Skip to content

FlashHead Benchmark

This document records the first real-hardware benchmark for soulx-flashhead-1.3b through OmniRT's subprocess wrapper. It is different from the external SoulX-FlashHead resident benchmark: this page measures the cold-start end-to-end path where OmniRT launches generate_video.py.

Environment

  • Date: 2026-04-28
  • Machine: internal Ascend validation host
  • Accelerator: Ascend 910B2
  • Entry point: omnirt generate + subprocess + torchrun
  • Models: soulx-flashhead-1.3b SoulX-FlashHead-1_3B wav2vec2-base-960h
  • External checkout: /path/to/SoulX-FlashHead
  • OmniRT test checkout: /path/to/omnirt

Baseline Config

This run uses the quality-oriented 910B profile:

  • model_type=pro
  • audio_encode_mode=stream
  • FLASHHEAD_SAMPLE_STEPS=2
  • FLASHHEAD_VAE_2D_SPLIT=1
  • FLASHHEAD_LATENT_CARRY=0
  • FLASHHEAD_NPU_FUSION_ATTENTION=1
  • Inputs: examples/girl.png bench_results/bench_10s.wav
  • Output: 512x512 25 FPS 10.0s 250 frames

Device visibility

Set ASCEND_RT_VISIBLE_DEVICES before starting the OmniRT parent process.
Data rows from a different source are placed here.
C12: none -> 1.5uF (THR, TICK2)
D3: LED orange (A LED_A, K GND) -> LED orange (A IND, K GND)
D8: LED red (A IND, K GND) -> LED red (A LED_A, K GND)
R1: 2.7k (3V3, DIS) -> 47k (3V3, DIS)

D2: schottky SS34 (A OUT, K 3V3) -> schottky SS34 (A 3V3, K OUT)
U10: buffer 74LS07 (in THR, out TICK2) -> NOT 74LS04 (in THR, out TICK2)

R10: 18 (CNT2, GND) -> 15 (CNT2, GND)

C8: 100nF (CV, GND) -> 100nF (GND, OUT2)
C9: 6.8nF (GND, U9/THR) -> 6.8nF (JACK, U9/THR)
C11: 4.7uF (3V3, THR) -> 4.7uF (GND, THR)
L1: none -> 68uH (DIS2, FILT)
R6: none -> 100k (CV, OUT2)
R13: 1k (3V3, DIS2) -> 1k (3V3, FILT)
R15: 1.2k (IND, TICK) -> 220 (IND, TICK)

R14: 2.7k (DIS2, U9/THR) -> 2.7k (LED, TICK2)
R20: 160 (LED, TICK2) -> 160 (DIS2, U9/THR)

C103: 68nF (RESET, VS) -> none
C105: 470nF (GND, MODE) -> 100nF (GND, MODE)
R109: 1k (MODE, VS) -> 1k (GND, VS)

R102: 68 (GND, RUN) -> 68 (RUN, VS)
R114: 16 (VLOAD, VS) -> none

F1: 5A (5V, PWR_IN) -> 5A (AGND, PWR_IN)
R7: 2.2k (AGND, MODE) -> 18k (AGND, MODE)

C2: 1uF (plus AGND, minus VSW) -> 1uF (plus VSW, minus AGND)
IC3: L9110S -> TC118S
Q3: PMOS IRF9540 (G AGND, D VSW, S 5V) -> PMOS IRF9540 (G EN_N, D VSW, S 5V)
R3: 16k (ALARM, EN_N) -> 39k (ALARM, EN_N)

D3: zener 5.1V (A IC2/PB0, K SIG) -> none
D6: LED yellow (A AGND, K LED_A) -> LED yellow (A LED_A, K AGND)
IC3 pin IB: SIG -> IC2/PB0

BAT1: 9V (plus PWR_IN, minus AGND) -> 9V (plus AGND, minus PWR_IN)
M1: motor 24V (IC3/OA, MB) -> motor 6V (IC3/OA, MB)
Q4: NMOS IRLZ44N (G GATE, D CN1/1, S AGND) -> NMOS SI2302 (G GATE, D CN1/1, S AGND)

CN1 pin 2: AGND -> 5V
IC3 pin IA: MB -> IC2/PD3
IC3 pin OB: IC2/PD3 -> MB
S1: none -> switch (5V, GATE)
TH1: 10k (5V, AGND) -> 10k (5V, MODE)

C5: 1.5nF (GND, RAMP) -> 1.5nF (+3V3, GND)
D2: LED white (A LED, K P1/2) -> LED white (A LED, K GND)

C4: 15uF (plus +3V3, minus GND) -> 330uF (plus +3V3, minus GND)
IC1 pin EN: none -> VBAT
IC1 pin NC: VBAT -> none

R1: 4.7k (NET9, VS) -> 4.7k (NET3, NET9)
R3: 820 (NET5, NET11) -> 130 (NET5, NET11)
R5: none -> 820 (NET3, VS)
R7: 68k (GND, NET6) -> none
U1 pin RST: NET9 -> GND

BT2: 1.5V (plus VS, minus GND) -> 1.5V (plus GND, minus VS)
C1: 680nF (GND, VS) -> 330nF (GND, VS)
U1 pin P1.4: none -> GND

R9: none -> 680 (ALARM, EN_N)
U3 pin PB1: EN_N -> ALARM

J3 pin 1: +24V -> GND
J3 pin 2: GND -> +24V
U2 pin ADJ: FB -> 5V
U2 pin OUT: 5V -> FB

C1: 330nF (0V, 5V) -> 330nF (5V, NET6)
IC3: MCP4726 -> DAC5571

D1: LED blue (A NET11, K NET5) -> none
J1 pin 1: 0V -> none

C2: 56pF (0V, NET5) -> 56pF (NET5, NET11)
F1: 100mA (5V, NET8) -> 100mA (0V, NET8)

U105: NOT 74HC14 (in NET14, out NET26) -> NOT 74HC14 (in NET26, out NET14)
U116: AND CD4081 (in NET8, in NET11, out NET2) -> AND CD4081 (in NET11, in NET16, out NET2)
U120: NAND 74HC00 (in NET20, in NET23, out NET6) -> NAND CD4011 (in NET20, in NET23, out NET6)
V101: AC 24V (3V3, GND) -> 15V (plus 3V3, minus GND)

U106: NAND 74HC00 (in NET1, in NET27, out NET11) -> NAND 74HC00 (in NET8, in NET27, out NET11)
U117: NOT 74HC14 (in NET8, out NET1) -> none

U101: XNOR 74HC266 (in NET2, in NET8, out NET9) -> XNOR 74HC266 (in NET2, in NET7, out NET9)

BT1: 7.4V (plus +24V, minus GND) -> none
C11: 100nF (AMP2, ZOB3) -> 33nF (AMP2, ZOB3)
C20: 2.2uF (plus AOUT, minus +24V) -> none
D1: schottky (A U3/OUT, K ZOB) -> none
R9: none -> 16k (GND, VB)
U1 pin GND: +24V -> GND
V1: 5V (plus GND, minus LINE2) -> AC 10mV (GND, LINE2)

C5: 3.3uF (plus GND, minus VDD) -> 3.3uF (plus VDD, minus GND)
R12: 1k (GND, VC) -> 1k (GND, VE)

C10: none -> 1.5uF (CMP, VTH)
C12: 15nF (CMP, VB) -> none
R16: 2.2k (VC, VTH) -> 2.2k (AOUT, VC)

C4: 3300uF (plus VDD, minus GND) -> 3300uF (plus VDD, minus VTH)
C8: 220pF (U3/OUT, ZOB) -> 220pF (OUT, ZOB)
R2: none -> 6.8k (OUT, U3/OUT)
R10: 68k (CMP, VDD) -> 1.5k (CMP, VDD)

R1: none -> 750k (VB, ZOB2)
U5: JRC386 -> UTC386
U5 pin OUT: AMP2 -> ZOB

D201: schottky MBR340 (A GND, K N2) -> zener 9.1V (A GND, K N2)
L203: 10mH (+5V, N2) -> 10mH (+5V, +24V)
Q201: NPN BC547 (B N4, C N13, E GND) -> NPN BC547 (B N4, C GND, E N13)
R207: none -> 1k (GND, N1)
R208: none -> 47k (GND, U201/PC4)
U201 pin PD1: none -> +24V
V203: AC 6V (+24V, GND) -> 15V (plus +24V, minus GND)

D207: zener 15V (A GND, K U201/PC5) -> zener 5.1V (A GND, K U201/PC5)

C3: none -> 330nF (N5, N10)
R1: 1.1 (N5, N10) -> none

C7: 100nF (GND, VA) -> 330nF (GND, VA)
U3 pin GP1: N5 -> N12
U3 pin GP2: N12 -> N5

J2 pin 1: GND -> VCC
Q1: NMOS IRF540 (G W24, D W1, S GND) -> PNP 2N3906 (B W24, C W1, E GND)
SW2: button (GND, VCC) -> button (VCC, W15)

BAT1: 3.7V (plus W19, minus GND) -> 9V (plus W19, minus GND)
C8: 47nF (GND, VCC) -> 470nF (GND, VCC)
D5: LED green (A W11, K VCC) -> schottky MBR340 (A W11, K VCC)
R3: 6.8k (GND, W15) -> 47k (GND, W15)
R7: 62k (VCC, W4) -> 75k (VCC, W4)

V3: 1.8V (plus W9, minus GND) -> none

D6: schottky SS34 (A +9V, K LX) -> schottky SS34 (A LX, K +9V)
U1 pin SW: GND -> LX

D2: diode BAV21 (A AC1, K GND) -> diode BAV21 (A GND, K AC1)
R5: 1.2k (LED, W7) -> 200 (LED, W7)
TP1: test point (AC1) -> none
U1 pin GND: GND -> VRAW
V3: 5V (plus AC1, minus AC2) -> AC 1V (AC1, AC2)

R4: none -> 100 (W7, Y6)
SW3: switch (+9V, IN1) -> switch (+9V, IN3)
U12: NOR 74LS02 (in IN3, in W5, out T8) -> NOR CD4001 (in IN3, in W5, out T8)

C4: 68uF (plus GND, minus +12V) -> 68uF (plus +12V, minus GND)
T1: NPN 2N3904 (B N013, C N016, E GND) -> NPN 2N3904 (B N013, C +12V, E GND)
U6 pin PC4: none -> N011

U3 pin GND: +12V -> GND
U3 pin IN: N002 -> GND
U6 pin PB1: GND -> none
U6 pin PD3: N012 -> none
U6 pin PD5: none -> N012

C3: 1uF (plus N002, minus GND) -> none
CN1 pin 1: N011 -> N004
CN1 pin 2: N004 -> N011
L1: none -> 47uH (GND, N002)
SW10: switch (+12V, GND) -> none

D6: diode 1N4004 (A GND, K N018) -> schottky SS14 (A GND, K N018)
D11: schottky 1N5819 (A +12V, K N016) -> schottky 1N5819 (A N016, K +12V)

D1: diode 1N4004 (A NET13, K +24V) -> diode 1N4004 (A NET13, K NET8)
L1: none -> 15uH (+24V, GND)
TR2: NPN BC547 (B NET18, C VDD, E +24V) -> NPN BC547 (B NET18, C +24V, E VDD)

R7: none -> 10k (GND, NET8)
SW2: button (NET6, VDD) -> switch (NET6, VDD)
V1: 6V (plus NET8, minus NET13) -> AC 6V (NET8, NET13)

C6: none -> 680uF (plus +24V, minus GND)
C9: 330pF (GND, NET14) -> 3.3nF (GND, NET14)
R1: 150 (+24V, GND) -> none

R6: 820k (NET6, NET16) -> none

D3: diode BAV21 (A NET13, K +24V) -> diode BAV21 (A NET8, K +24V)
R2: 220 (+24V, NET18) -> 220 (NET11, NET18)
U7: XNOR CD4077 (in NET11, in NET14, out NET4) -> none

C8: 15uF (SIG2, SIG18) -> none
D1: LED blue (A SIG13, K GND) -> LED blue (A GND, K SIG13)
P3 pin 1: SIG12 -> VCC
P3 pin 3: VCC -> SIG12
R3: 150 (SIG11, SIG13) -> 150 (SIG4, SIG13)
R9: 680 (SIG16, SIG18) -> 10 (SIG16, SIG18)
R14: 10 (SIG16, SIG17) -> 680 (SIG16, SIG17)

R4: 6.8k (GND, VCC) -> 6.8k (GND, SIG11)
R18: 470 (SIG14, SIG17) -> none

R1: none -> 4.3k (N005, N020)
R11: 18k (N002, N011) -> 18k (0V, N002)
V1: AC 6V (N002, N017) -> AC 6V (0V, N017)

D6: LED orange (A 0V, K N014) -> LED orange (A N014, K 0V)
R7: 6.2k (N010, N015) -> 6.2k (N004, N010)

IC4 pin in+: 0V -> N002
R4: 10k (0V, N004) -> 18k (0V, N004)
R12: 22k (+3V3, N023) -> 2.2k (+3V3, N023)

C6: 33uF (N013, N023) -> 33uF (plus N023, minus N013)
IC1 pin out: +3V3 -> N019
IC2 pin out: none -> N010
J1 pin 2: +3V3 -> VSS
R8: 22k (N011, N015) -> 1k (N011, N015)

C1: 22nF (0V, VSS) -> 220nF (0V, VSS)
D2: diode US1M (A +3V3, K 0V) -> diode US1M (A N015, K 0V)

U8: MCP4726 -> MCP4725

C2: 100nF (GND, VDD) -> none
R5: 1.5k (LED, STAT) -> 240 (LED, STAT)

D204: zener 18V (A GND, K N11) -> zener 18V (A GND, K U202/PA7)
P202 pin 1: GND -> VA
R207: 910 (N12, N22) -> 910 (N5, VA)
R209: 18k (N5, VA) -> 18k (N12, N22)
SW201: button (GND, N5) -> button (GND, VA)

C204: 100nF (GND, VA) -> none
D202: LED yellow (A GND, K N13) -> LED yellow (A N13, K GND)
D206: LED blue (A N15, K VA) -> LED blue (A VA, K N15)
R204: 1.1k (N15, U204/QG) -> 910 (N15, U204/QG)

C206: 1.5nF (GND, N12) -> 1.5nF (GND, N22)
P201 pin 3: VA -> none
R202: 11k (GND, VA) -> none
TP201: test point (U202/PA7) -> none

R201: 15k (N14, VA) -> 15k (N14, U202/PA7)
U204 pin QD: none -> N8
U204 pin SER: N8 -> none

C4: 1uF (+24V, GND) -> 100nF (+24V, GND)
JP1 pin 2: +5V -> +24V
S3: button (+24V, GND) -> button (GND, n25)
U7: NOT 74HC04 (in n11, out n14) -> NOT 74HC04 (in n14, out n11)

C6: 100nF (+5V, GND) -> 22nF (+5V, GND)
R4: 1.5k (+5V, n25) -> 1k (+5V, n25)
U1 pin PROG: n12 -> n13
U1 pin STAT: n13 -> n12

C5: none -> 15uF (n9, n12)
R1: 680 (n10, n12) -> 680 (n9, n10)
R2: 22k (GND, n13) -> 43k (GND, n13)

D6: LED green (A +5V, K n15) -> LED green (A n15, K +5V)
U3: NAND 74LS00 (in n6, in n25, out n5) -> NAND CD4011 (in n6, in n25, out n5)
Passing only --visible-devices is not enough, because the resource-budget check runs before the external torchrun process starts.

Command Template

2 NPU:

set +u
source /usr/local/Ascend/ascend-toolkit/set_env.sh
set -u
ASCEND_RT_VISIBLE_DEVICES=2,3 \
PYTHONPATH=/path/to/omnirt/src \
/path/to/flashhead-venv/bin/python -m omnirt generate \
  --task audio2video \
  --model soulx-flashhead-1.3b \
  --backend ascend \
  --image /path/to/SoulX-FlashHead/examples/girl.png \
  --audio /path/to/SoulX-FlashHead/bench_results/bench_10s.wav \
  --repo-path /path/to/SoulX-FlashHead \
  --ckpt-dir models/SoulX-FlashHead-1_3B \
  --wav2vec-dir models/wav2vec2-base-960h \
  --python-executable /path/to/flashhead-venv/bin/python \
  --ascend-env-script /usr/local/Ascend/ascend-toolkit/set_env.sh \
  --launcher torchrun \
  --nproc-per-node 2 \
  --visible-devices 2,3 \
  --sample-steps 2 \
  --vae-2d-split \
  --npu-fusion-attention \
  --output-dir outputs/flashhead_bench_2npu \
  --json

For 4 NPU, set both ASCEND_RT_VISIBLE_DEVICES and --visible-devices to 2,3,4,5, then set --nproc-per-node 4.

Results

Config Wall time denoise_loop_ms export_ms Output
2 NPU cold start 82.96s 69,501.215 ms 264.686 ms 512x512 / 10s / 250 frames
4 NPU cold start 84.08s 69,963.908 ms 237.519 ms 512x512 / 10s / 250 frames

Interpretation:

  • The OmniRT subprocess wrapper can complete real audio2video generation on 910B.
  • In cold-start mode, 4 NPU does not beat 2 NPU; distributed initialization, model loading, data preparation, and first-operator warmup offset the extra parallelism.
  • To measure steady-state multi-NPU gains, benchmark a future persistent_worker / resident path instead of a single cold-start script launch.

Artifact Checks

Config RunReport run_id Remote output directory Checks
2 NPU 8361015e-f1d6-4ad7-8c3c-6f3680354fa1 outputs/flashhead_bench_20260428_180909 ffprobe: 512x512 / 25 FPS / 10.0s / 250 frames; no blackdetect / freezedetect warnings
4 NPU 79ebe868-609a-4f5f-a571-6366d984aeb2 outputs/flashhead_bench_20260428_181056 ffprobe: 512x512 / 25 FPS / 10.0s / 250 frames; no blackdetect / freezedetect warnings

Notes

  • Running the OmniRT CLI in the remote venv requires protobuf and grpcio; this run installed them into /path/to/flashhead-venv from the Tsinghua PyPI mirror.
  • This page tracks the OmniRT subprocess cold-start path, not service-mode hot latency.
  • latent_carry=false is the default quality profile. latent_carry=true can reduce part of VAE encode overhead, but prior adaptation notes observed style drift, so it is not the default display profile.